* Work order
Would you return the entries below word for word?
== Materials provided
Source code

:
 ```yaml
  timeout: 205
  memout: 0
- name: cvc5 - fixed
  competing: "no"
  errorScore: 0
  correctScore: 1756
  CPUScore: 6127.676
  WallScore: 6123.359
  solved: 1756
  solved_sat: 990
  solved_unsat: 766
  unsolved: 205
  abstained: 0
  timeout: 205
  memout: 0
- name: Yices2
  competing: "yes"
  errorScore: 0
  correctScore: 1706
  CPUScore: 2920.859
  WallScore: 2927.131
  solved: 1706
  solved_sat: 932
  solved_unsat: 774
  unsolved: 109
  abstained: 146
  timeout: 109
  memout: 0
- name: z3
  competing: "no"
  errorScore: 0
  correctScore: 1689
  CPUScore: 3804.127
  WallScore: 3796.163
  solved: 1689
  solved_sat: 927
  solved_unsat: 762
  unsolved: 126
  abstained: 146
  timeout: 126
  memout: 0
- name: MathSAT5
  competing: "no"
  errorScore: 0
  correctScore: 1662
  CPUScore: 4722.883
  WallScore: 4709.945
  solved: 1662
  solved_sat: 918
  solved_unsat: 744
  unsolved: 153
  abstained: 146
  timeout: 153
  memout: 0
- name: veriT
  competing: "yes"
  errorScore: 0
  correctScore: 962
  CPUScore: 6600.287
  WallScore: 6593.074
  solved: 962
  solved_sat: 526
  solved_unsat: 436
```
====
* Exercise solution
Source code

:
 ```yaml
  timeout: 205
  memout: 0
- name: cvc5 - fixed
  competing: "no"
  errorScore: 0
  correctScore: 1756
  CPUScore: 6127.676
  WallScore: 6123.359
  solved: 1756
  solved_sat: 990
  solved_unsat: 766
  unsolved: 205
  abstained: 0
  timeout: 205
  memout: 0
- name: Yices2
  competing: "yes"
  errorScore: 0
  correctScore: 1706
  CPUScore: 2920.859
  WallScore: 2927.131
  solved: 1706
  solved_sat: 932
  solved_unsat: 774
  unsolved: 109
  abstained: 146
  timeout: 109
  memout: 0
- name: z3
  competing: "no"
  errorScore: 0
  correctScore: 1689
  CPUScore: 3804.127
  WallScore: 3796.163
  solved: 1689
  solved_sat: 927
  solved_unsat: 762
  unsolved: 126
  abstained: 146
  timeout: 126
  memout: 0
- name: MathSAT5
  competing: "no"
  errorScore: 0
  correctScore: 1662
  CPUScore: 4722.883
  WallScore: 4709.945
  solved: 1662
  solved_sat: 918
  solved_unsat: 744
  unsolved: 153
  abstained: 146
  timeout: 153
  memout: 0
- name: veriT
  competing: "yes"
  errorScore: 0
  correctScore: 962
  CPUScore: 6600.287
  WallScore: 6593.074
  solved: 962
  solved_sat: 526
  solved_unsat: 436
```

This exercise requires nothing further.